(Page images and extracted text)
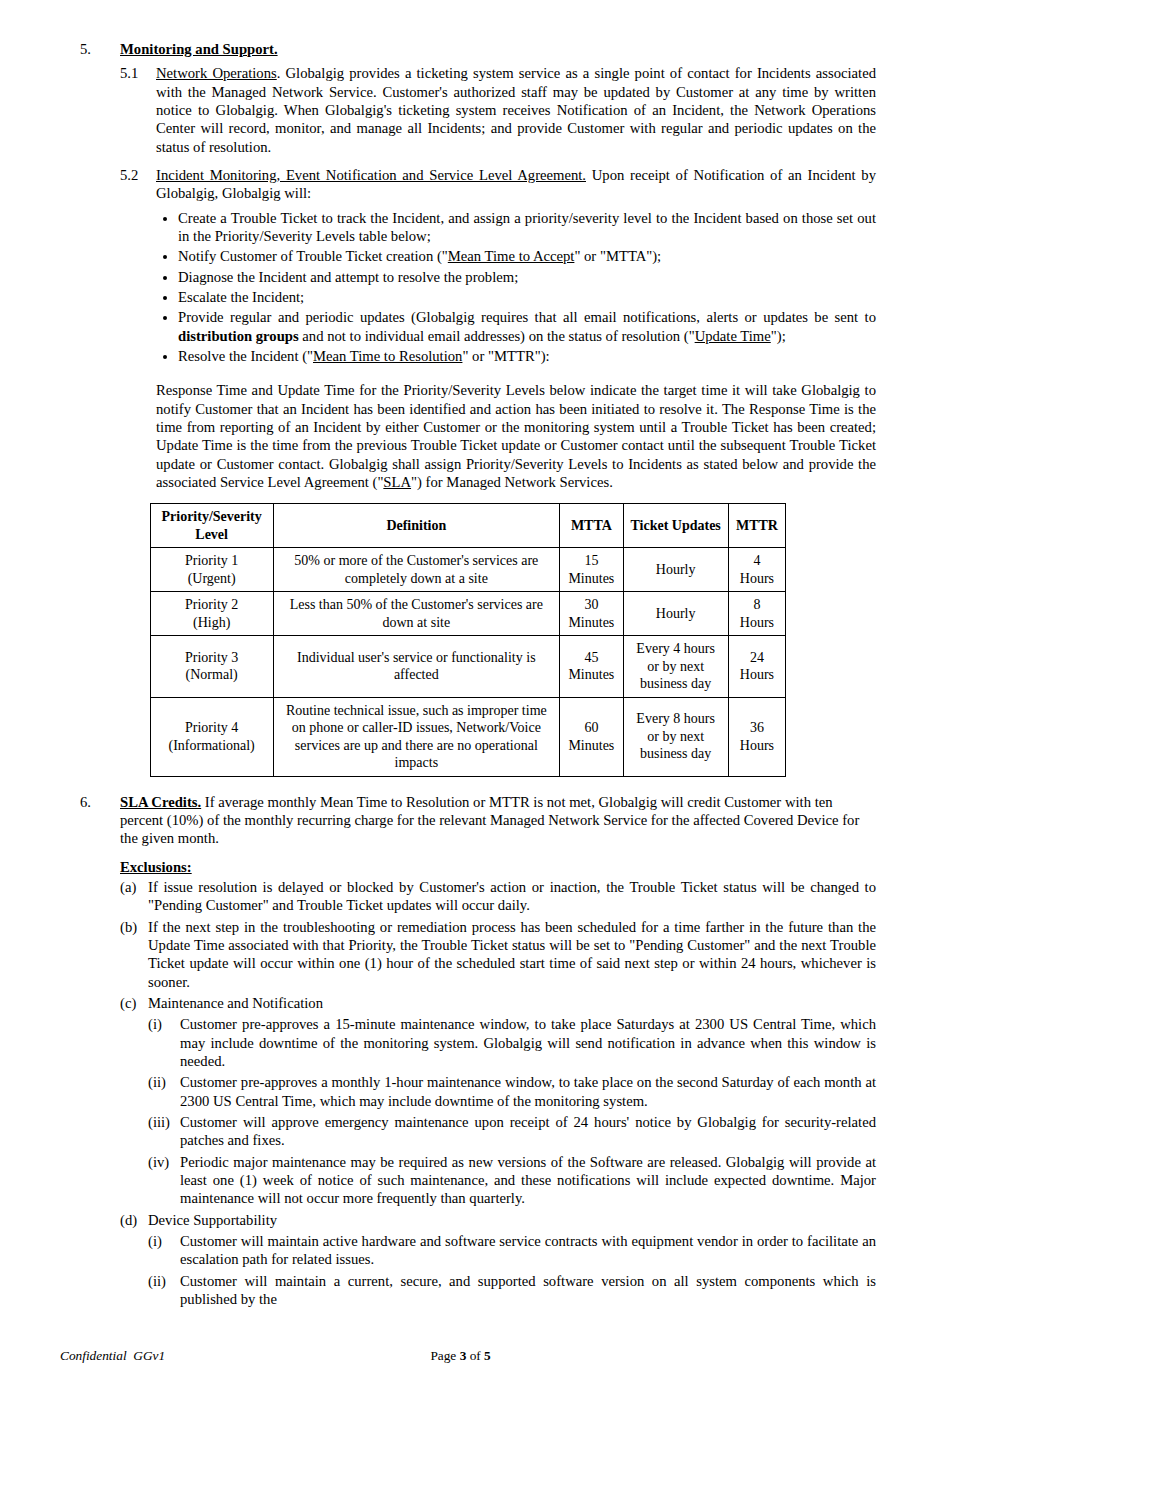5.
Monitoring and Support.
5.1
Network Operations. Globalgig provides a ticketing system service as a single point of contact for Incidents associated with the Managed Network Service. Customer's authorized staff may be updated by Customer at any time by written notice to Globalgig. When Globalgig's ticketing system receives Notification of an Incident, the Network Operations Center will record, monitor, and manage all Incidents; and provide Customer with regular and periodic updates on the status of resolution.
5.2
Incident Monitoring, Event Notification and Service Level Agreement. Upon receipt of Notification of an Incident by Globalgig, Globalgig will:
Create a Trouble Ticket to track the Incident, and assign a priority/severity level to the Incident based on those set out in the Priority/Severity Levels table below;
Notify Customer of Trouble Ticket creation ("Mean Time to Accept" or "MTTA");
Diagnose the Incident and attempt to resolve the problem;
Escalate the Incident;
Provide regular and periodic updates (Globalgig requires that all email notifications, alerts or updates be sent to distribution groups and not to individual email addresses) on the status of resolution ("Update Time");
Resolve the Incident ("Mean Time to Resolution" or "MTTR"):
Response Time and Update Time for the Priority/Severity Levels below indicate the target time it will take Globalgig to notify Customer that an Incident has been identified and action has been initiated to resolve it. The Response Time is the time from reporting of an Incident by either Customer or the monitoring system until a Trouble Ticket has been created; Update Time is the time from the previous Trouble Ticket update or Customer contact until the subsequent Trouble Ticket update or Customer contact. Globalgig shall assign Priority/Severity Levels to Incidents as stated below and provide the associated Service Level Agreement ("SLA") for Managed Network Services.
| Priority/Severity Level | Definition | MTTA | Ticket Updates | MTTR |
| --- | --- | --- | --- | --- |
| Priority 1 (Urgent) | 50% or more of the Customer's services are completely down at a site | 15 Minutes | Hourly | 4 Hours |
| Priority 2 (High) | Less than 50% of the Customer's services are down at site | 30 Minutes | Hourly | 8 Hours |
| Priority 3 (Normal) | Individual user's service or functionality is affected | 45 Minutes | Every 4 hours or by next business day | 24 Hours |
| Priority 4 (Informational) | Routine technical issue, such as improper time on phone or caller-ID issues, Network/Voice services are up and there are no operational impacts | 60 Minutes | Every 8 hours or by next business day | 36 Hours |
6.
SLA Credits. If average monthly Mean Time to Resolution or MTTR is not met, Globalgig will credit Customer with ten percent (10%) of the monthly recurring charge for the relevant Managed Network Service for the affected Covered Device for the given month.
Exclusions:
(a)
If issue resolution is delayed or blocked by Customer's action or inaction, the Trouble Ticket status will be changed to "Pending Customer" and Trouble Ticket updates will occur daily.
(b)
If the next step in the troubleshooting or remediation process has been scheduled for a time farther in the future than the Update Time associated with that Priority, the Trouble Ticket status will be set to "Pending Customer" and the next Trouble Ticket update will occur within one (1) hour of the scheduled start time of said next step or within 24 hours, whichever is sooner.
(c)
Maintenance and Notification
(i)
Customer pre-approves a 15-minute maintenance window, to take place Saturdays at 2300 US Central Time, which may include downtime of the monitoring system. Globalgig will send notification in advance when this window is needed.
(ii)
Customer pre-approves a monthly 1-hour maintenance window, to take place on the second Saturday of each month at 2300 US Central Time, which may include downtime of the monitoring system.
(iii)
Customer will approve emergency maintenance upon receipt of 24 hours' notice by Globalgig for security-related patches and fixes.
(iv)
Periodic major maintenance may be required as new versions of the Software are released. Globalgig will provide at least one (1) week of notice of such maintenance, and these notifications will include expected downtime. Major maintenance will not occur more frequently than quarterly.
(d)
Device Supportability
(i)
Customer will maintain active hardware and software service contracts with equipment vendor in order to facilitate an escalation path for related issues.
(ii)
Customer will maintain a current, secure, and supported software version on all system components which is published by the
Confidential GGv1
Page 3 of 5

ABOUT THIS EXERCISE »
Please set down the lines above word for word and leave out the pictures.

THE COMPLETED TASK »
5.
Monitoring and Support.
5.1
Network Operations. Globalgig provides a ticketing system service as a single point of contact for Incidents associated with the Managed Network Service. Customer's authorized staff may be updated by Customer at any time by written notice to Globalgig. When Globalgig's ticketing system receives Notification of an Incident, the Network Operations Center will record, monitor, and manage all Incidents; and provide Customer with regular and periodic updates on the status of resolution.
5.2
Incident Monitoring, Event Notification and Service Level Agreement. Upon receipt of Notification of an Incident by Globalgig, Globalgig will:
Create a Trouble Ticket to track the Incident, and assign a priority/severity level to the Incident based on those set out in the Priority/Severity Levels table below;
Notify Customer of Trouble Ticket creation ("Mean Time to Accept" or "MTTA");
Diagnose the Incident and attempt to resolve the problem;
Escalate the Incident;
Provide regular and periodic updates (Globalgig requires that all email notifications, alerts or updates be sent to distribution groups and not to individual email addresses) on the status of resolution ("Update Time");
Resolve the Incident ("Mean Time to Resolution" or "MTTR"):
Response Time and Update Time for the Priority/Severity Levels below indicate the target time it will take Globalgig to notify Customer that an Incident has been identified and action has been initiated to resolve it. The Response Time is the time from reporting of an Incident by either Customer or the monitoring system until a Trouble Ticket has been created; Update Time is the time from the previous Trouble Ticket update or Customer contact until the subsequent Trouble Ticket update or Customer contact. Globalgig shall assign Priority/Severity Levels to Incidents as stated below and provide the associated Service Level Agreement ("SLA") for Managed Network Services.
| Priority/Severity Level | Definition | MTTA | Ticket Updates | MTTR |
| --- | --- | --- | --- | --- |
| Priority 1 (Urgent) | 50% or more of the Customer's services are completely down at a site | 15 Minutes | Hourly | 4 Hours |
| Priority 2 (High) | Less than 50% of the Customer's services are down at site | 30 Minutes | Hourly | 8 Hours |
| Priority 3 (Normal) | Individual user's service or functionality is affected | 45 Minutes | Every 4 hours or by next business day | 24 Hours |
| Priority 4 (Informational) | Routine technical issue, such as improper time on phone or caller-ID issues, Network/Voice services are up and there are no operational impacts | 60 Minutes | Every 8 hours or by next business day | 36 Hours |
6.
SLA Credits. If average monthly Mean Time to Resolution or MTTR is not met, Globalgig will credit Customer with ten percent (10%) of the monthly recurring charge for the relevant Managed Network Service for the affected Covered Device for the given month.
Exclusions:
(a)
If issue resolution is delayed or blocked by Customer's action or inaction, the Trouble Ticket status will be changed to "Pending Customer" and Trouble Ticket updates will occur daily.
(b)
If the next step in the troubleshooting or remediation process has been scheduled for a time farther in the future than the Update Time associated with that Priority, the Trouble Ticket status will be set to "Pending Customer" and the next Trouble Ticket update will occur within one (1) hour of the scheduled start time of said next step or within 24 hours, whichever is sooner.
(c)
Maintenance and Notification
(i)
Customer pre-approves a 15-minute maintenance window, to take place Saturdays at 2300 US Central Time, which may include downtime of the monitoring system. Globalgig will send notification in advance when this window is needed.
(ii)
Customer pre-approves a monthly 1-hour maintenance window, to take place on the second Saturday of each month at 2300 US Central Time, which may include downtime of the monitoring system.
(iii)
Customer will approve emergency maintenance upon receipt of 24 hours' notice by Globalgig for security-related patches and fixes.
(iv)
Periodic major maintenance may be required as new versions of the Software are released. Globalgig will provide at least one (1) week of notice of such maintenance, and these notifications will include expected downtime. Major maintenance will not occur more frequently than quarterly.
(d)
Device Supportability
(i)
Customer will maintain active hardware and software service contracts with equipment vendor in order to facilitate an escalation path for related issues.
(ii)
Customer will maintain a current, secure, and supported software version on all system components which is published by the
Confidential GGv1
Page 3 of 5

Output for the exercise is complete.